= Requirement =
Repeat the lines from the line with "left hip: (650, 364)" to the line with "left hip: (11, 156)" in the listing below, keeping both end lines and adding nothing.

• • • •

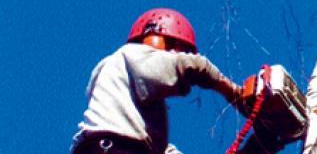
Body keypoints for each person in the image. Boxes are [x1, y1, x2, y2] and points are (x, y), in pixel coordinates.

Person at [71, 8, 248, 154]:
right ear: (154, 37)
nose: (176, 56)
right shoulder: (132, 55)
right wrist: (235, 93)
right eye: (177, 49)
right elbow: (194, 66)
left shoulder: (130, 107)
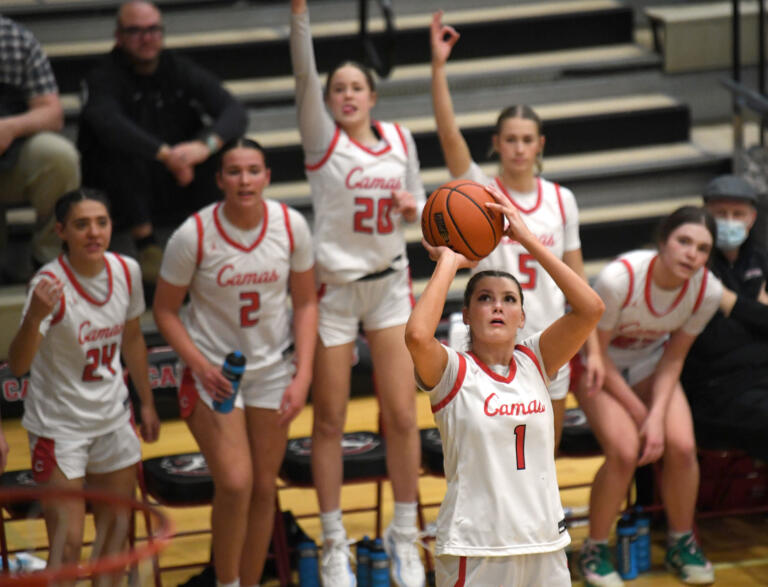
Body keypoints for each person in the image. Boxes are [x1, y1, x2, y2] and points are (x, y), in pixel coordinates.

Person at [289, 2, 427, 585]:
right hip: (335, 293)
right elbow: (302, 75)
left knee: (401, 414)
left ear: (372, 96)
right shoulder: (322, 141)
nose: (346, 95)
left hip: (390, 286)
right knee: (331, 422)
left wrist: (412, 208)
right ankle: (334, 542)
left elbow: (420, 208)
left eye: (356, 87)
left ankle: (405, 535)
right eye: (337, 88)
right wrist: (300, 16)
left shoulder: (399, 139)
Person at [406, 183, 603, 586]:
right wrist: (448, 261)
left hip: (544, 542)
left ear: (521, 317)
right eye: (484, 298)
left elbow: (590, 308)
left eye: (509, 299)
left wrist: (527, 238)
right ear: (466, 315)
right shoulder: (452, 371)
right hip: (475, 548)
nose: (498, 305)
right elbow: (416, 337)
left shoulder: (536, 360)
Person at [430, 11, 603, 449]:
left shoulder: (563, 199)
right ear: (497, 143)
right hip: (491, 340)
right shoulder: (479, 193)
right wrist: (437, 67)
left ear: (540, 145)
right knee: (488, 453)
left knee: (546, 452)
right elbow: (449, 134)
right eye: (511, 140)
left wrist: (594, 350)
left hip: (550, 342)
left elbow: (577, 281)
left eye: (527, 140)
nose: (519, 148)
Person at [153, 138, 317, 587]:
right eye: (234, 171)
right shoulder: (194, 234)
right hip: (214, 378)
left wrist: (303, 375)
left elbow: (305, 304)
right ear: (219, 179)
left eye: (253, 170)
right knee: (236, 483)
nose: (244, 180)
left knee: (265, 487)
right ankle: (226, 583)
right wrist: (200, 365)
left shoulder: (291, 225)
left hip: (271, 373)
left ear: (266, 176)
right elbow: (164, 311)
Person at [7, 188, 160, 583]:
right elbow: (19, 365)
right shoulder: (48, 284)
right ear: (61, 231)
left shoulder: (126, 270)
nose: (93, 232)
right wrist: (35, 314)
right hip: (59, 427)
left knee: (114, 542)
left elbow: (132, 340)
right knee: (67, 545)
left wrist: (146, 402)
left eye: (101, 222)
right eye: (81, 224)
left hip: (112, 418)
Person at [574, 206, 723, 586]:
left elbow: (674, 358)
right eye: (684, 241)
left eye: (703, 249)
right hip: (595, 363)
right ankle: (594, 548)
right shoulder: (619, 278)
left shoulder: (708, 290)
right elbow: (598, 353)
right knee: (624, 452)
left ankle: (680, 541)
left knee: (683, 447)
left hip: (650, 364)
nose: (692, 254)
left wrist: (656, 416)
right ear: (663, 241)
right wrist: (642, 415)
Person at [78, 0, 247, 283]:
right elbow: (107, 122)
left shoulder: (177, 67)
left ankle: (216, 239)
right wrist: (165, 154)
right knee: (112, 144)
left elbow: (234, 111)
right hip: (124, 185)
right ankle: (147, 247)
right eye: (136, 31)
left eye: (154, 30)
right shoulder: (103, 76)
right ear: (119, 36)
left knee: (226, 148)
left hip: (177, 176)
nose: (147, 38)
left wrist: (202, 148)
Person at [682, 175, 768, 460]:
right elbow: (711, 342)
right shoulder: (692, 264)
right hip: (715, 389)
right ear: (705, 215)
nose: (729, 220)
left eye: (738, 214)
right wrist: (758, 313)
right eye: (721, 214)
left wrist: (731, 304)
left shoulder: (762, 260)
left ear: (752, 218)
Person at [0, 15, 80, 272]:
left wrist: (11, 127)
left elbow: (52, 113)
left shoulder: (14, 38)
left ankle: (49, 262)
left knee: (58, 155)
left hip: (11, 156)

• • • •

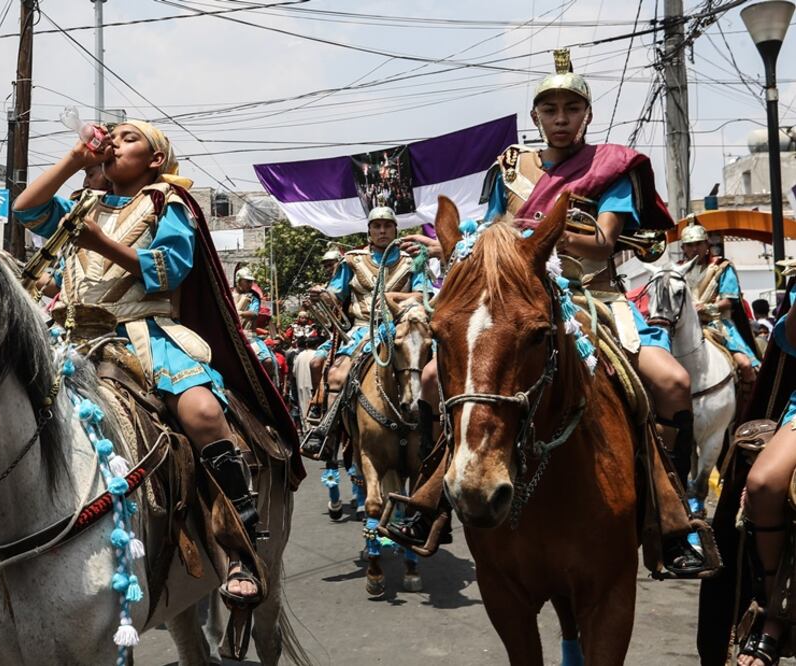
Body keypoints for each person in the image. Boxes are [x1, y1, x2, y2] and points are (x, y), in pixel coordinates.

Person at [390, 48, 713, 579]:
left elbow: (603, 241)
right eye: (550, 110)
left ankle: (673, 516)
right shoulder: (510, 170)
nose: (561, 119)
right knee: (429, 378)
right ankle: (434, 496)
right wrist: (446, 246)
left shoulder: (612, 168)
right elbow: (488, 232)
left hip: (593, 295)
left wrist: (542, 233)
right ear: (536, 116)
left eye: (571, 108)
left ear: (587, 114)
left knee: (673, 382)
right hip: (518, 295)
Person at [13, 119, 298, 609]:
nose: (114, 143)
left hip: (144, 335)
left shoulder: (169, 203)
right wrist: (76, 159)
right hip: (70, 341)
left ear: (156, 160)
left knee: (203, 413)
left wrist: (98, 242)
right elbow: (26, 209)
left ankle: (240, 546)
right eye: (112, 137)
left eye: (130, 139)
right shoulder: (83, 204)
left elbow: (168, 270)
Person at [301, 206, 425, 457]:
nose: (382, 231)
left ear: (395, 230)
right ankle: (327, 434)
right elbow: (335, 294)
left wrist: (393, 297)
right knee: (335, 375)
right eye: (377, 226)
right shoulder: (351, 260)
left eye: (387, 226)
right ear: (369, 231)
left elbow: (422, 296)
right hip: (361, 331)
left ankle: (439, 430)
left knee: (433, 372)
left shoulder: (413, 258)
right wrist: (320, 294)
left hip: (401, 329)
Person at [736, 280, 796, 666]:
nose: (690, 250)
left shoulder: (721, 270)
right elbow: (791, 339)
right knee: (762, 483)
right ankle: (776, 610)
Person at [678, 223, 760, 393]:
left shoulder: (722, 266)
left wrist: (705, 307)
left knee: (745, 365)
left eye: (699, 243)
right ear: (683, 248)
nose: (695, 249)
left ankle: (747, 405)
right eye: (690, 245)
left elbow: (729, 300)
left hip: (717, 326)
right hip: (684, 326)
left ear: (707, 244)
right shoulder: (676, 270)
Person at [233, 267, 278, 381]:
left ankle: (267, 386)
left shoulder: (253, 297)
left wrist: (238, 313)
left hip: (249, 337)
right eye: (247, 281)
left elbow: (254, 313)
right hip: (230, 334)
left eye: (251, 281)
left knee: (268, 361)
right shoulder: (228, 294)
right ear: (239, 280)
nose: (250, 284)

• • • •

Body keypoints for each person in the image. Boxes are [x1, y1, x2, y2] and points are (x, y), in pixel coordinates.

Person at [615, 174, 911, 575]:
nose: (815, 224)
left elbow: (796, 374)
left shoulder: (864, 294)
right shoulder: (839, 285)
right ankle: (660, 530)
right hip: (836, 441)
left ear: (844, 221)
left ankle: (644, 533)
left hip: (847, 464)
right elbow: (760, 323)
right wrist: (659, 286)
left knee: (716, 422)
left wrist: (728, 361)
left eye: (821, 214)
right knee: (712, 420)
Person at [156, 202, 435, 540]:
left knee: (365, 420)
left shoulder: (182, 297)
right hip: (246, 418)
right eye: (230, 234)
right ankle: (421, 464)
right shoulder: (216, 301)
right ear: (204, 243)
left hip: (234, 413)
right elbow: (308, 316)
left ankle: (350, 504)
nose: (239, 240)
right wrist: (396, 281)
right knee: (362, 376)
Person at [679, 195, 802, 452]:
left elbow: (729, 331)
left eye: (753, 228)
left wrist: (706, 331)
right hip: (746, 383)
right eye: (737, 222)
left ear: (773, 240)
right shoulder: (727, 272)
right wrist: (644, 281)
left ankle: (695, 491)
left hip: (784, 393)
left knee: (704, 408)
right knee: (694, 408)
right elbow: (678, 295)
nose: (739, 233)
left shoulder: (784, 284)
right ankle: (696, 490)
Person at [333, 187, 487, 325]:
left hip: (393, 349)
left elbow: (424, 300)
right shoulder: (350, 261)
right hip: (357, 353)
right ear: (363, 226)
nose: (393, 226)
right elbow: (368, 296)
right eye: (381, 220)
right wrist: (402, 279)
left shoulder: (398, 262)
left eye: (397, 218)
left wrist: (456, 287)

• • • •

= Exercise result =
left hip: (650, 364)
nose: (692, 254)
left wrist: (656, 416)
right ear: (663, 241)
right wrist: (642, 415)
Person at [78, 0, 247, 283]:
right elbow: (107, 122)
left shoulder: (177, 67)
left ankle: (216, 239)
right wrist: (165, 154)
right knee: (112, 144)
left elbow: (234, 111)
right hip: (124, 185)
right ankle: (147, 247)
right eye: (136, 31)
left eye: (154, 30)
right shoulder: (103, 76)
right ear: (119, 36)
left knee: (226, 148)
left hip: (177, 176)
nose: (147, 38)
left wrist: (202, 148)
Person at [682, 175, 768, 460]:
right elbow: (711, 342)
right shoulder: (692, 264)
right hip: (715, 389)
right ear: (705, 215)
nose: (729, 220)
left eye: (738, 214)
right wrist: (758, 313)
right eye: (721, 214)
left wrist: (731, 304)
left shoulder: (762, 260)
left ear: (752, 218)
Person at [0, 15, 80, 272]:
left wrist: (11, 127)
left elbow: (52, 113)
left shoulder: (14, 38)
left ankle: (49, 262)
left knee: (58, 155)
left hip: (11, 156)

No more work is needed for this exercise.